When Doyle asked Chahal at a public meeting what he wanted to discuss in closed session, he said Chahal initially “refused to specify a topic and remained circumspect,” according to the lawsuit. Chahal later stated that the closed session could include a potential dismissal of a lawsuit that had been filed in 2017 by five Asian American residents who claimed the city’s previous process of electing councilmembers in at-large elections instead of district-based ones diluted the votes of minorities in violation of the California Voting Rights Act. At the time of filing, no Asian American had been elected to the council since the city adopted its charter in 1951.

Doyle said a vote to dismiss the lawsuit before a scheduled Dec. 17 appeals court oral arguments could lead to criminal prosecution of those who had a conflict of interest, and because he wasn’t clear on what the closed session meeting was about, he declined to participate in it — a decision that Chahal said was “avoiding his duty” as city attorney.

The lawsuit was eventually settled in 2021 after the city spent $6 million fighting it over the course of four years — a cost many of the advocates of the change blamed on Doyle.

In April 2021, two councilmembers said at a council meeting that a 49ers lobbyist expressed concerns with Doyle and wanted him gone. According to the lawsuit, councilmembers attempted to meet in closed session meeting to terminate him before they were alerted that Doyle was entitled to an annual review — which had yet to occur in 2021. Doyle’s contract also had a provision that he couldn’t be fired by the council within 90 days of new members being sworn in; the 90 days expired on March 8, 2021.

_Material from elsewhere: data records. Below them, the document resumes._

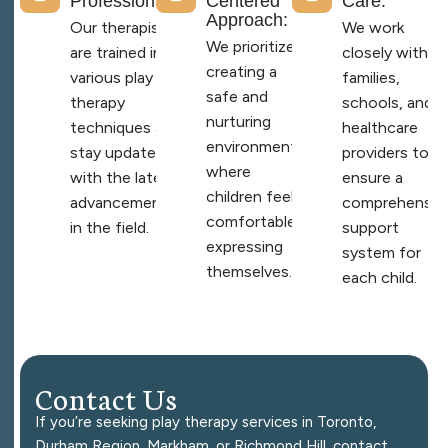
Professionals:
Centered
Care:
Approach:
Our therapists
We work
We prioritize
are trained in
closely with
creating a
various play
families,
safe and
therapy
schools, and
nurturing
techniques and
healthcare
environment
stay updated
providers to
where
with the latest
ensure a
children feel
advancements
comprehensiv
comfortable
in the field.
support
expressing
system for
themselves.
each child.
C
o
n
t
a
c
t
U
s
If you’re seeking play therapy services in Toronto,
Durham Region, Markham, or Richmond Hill, contact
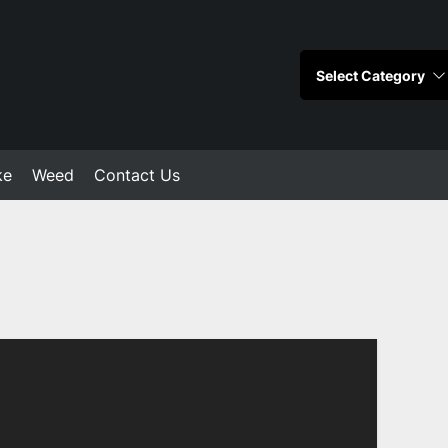
ke
Weed
Contact Us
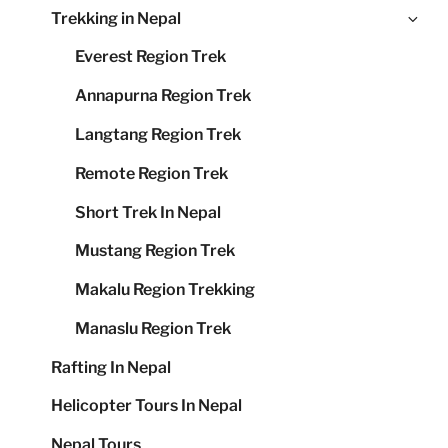
Ex
Trekking in Nepal
me
chi
Everest Region Trek
me
Annapurna Region Trek
Langtang Region Trek
Remote Region Trek
Short Trek In Nepal
Mustang Region Trek
Makalu Region Trekking
Manaslu Region Trek
Rafting In Nepal
Helicopter Tours In Nepal
Nepal Tours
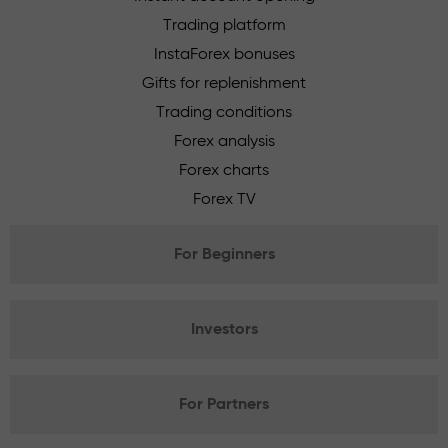
Trading platform
InstaForex bonuses
Gifts for replenishment
Trading conditions
Forex analysis
Forex charts
Forex TV
For Beginners
Investors
For Partners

Lawyer Brian Doyle in San Jose on Friday, September 10, 2004. Bay Area News Group Archive)
Lawyer Brian Doyle in San Jose on Friday, September 10, 2004. (Bay Area News Group Archive) 

The city hired an outside consultant to conduct the review, Doyle submitted a self-evaluation of his work, and several closed-session meetings were held to discuss the evaluation. Then three new councilmembers — Anthony Becker, Kevin Park and Suds Jain — requested a closed-session meeting to discuss the firing of a city employee. Doyle was fired effective Sept. 2 by a vote of 5-2. Two Doyle allies — Mayor Lisa Gillmor and Councilmember Kathy Watanabe — cast the dissenting votes.

“The evaluation process revealed itself to be a sham and pre-textual cover-up for the retaliatory termination of Plaintiff,” Doyle’s lawsuit said.

Doyle’s lawsuit said he struggled to find work nearly two years because of the council’s “public treatment” and firing. He said he was hired as interim city attorney in Merced in June but makes less money and is far from his family in Santa Clara, according to the lawsuit. Doyle was paid $332,796 in 2021.

A spokesperson for Santa Clara declined to comment, and Doyle’s attorney did not return a request for comment. Chahal declined to comment.

Former City Manager Deanna Santana — another adversary of the 49ers — was fired six months after Doyle, with the council majority citing a “lack of confidence” in her ability to do her job. Santana, who in 2020 was the second highest paid city manager in California, earning $765,152 in salary and benefits, will receive her six-figure salary for a year after her termination as severance in exchange for waiving her right to sue.

Santa Clara has since hired new city administrators, appointing Glen Googins as city attorney in January and Jovan Grogan as city manager in February.